Einzige Farbtupfer in der Fassade sind die Aussentüren aus perforiertem Metall. Von gelb bis grün abgestuft schaffen sie eine direkte Verbindung zwischen innen und aussen. Das ist entscheidend: Weil jeder der fünf Kindergartenräume einen eigenen Ausgang hat, ist der Korridor von seiner Funktion als Fluchtweg befreit und kann nach Belieben genutzt werden. Welchen Reichtum das eröffnet, lässt sich kaum über Fotos ­erahnen. Man muss es erlebt haben, am besten während einer Zehn-Uhr-Pause. Dann tummeln sich die Kinder in den vielfältigen Nischen des kreuzförmigen Korridors, auf und unter der einläufigen Treppe, wobei die Vielfalt an Nutzungsmöglichkeiten nahezu unbeschränkt scheint.

Die Wände dieser Begegnungszone sind mit geöltem Sperrholz verkleidet, der Boden ist ein simpler grobkörniger Unterlagsboden, eingefärbt, geschliffen und mit einer Schutzschicht versehen. Die Türen zu den Kindergartenräumen haben je eine andere Farbe, ebenso die «Infrastrukturwand», die jedem einzelnen Zimmer zugeordnet ist und Stauraum sowie Lüftung enthält. Die Böden in den Kindergartenräumen sind mit Kautschuk belegt. Hochwertigere Materialien kommen nur dort zum Einsatz, wo der Gebrauch dies erfordert, zum Beispiel Eiche auf dem Handlauf der Treppe oder in den Sitznischen der Fenster. Ansonsten ist die Materialwahl kostengünstig, wirkt aber trotzdem ­hochwertig; die Architekten scheinen das enge Budget weniger als Hindernis betrachtet zu haben denn als Inspirationsquelle. Das zieht sich bis nach aussen, wo die Spielplatzgestaltung zur Kunst deklariert und das Kunst-am-Bau-Budget entsprechend eingesetzt wurde. Die Projektverfasser betonen die exzellente Projektabwicklung durch das beigezogene Baumanagementbüro. Nur die behelfsmässigen Fugen im Kautschuk bereut Kuo. Über Nacht waren die Fenster nicht geschlossen worden, und ein Sturm warf den frisch verlegten Kautschuk auf. Doch das sind Details.

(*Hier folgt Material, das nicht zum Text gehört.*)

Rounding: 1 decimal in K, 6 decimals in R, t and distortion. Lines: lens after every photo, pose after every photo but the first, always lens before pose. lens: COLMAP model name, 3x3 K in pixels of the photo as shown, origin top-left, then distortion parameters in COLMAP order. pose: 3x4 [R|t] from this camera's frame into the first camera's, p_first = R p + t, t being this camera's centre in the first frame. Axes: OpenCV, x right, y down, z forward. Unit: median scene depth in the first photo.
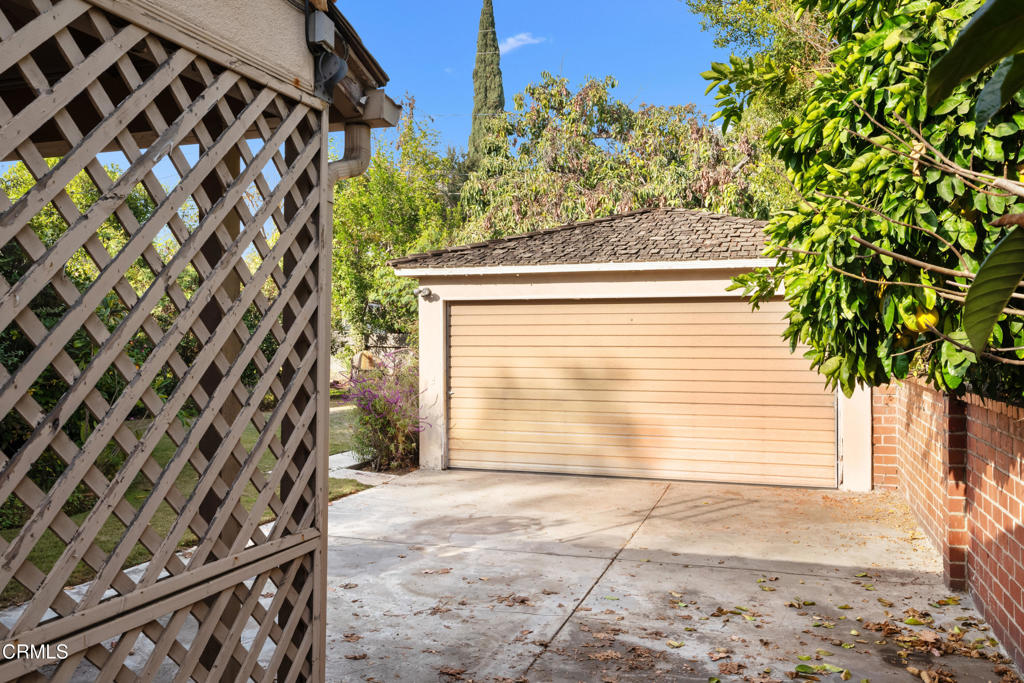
lens RADIAL K [[853.8, 0, 509.8], [0, 853.8, 339.4], [0, 0, 1]] dist [-0.011088, -0.000777]
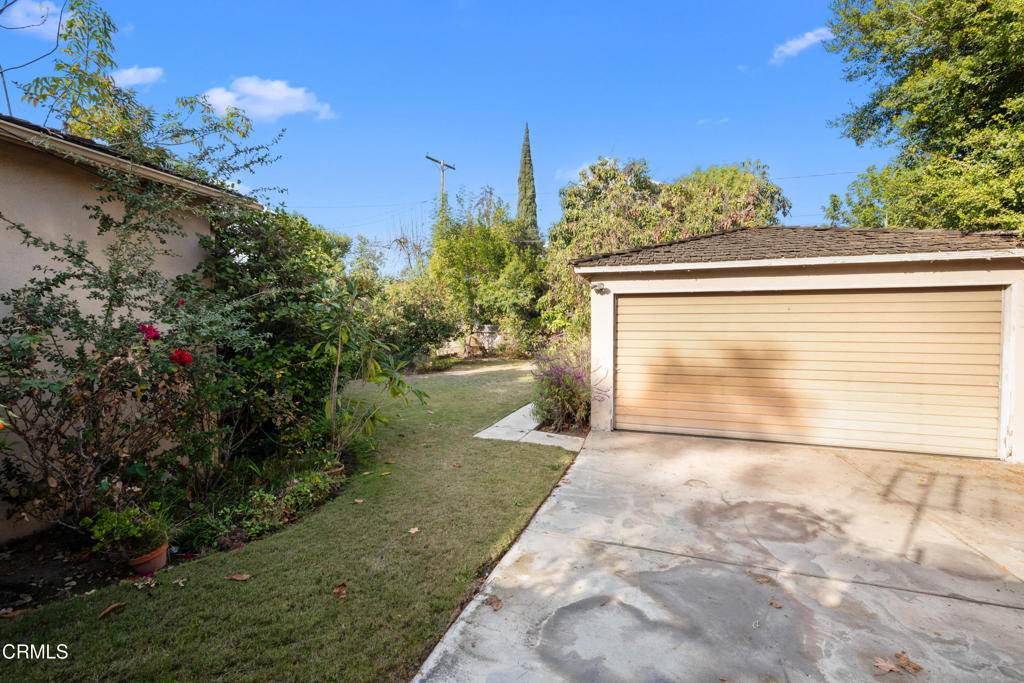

Heute zählt Karamuk Kuo Architekten insgesamt acht Mitarbeiter. Auf den Kindergarten Aadorf folgten zwei weitere Wettbewerbserfolge: eine Schulhauserweiterung mit Turnhalle in Rapperswil-Jona und ein Kompetenzzentrum der Sportwissenschaften auf dem Campus der Universität Lausanne – beide das Ergebnis offener Wettbewerbe. Angesichts dieser Erfolgsstory dürfte der persönliche Wunsch der Architekten zunächst überraschen: Sie würden gern ein Einfami­lienhaus realisieren. Dass sie die dafür erforderliche Kompetenz besitzen, «Do-it-yourself» zu Luxus zu machen beziehungsweise die Mitgestaltung durch die Nutzer zur Qualität, haben sie mit ihrem Erstlingswerk bereits bewiesen.